# amazon offers a new "fulfillment only" service



## Rodney (Nov 3, 2004)

This was briefly mentioned in another thread, but there was a recent news story on it, so I figured it deserved its own thread.

For those people that have the t-shirts printed and they have their own website and merchant account to process transactions -- but don't want to warehouse and ship t-shirts, this new amazon.com service might work for you:

Amazon Introduces Fulfillment Web Service -- E-Commerce -- InformationWeek

Amazon.com: Amazon Web Services - new: Help: New FAQ & More


----------



## Euroshirt (Nov 14, 2007)

Thanks for the tip!

I read about this coming a while ago - I think its US-based only for now but certainly could be useful to help people get started quickly..


----------



## HeathenPeddler (Nov 30, 2006)

It is also available here in the UK  Amazon.com - Fulfillment by Amazon


----------



## Euroshirt (Nov 14, 2007)

Oh sorry.. my mistake.

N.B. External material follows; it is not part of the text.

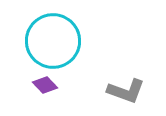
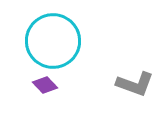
gray L-shape: moved 9 px right, 7 px up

Thanks for the update!


----------



## rackspot (Jan 2, 2008)

Do you know anyone using them to fulfill shirts? My understanding was that products need to be individually packaged, which seems crazy for individual t-shirts.


----------



## Rodney (Nov 3, 2004)

rackspot said:


> Do you know anyone using them to fulfill shirts? My understanding was that products need to be individually packaged, which seems crazy for individual t-shirts.


I haven't heard of any t-shirt sellers using it yet, but having the t-shirts individually folded and bagged is pretty common these days.

Many screen printers offer folding and bagging as part of their finishing services.


----------



## rackspot (Jan 2, 2008)

I contacted them. Apparently they're not signing up new apparel customers until sometime next year.

Anyone know of other reputable companies that provide the same time of service?


----------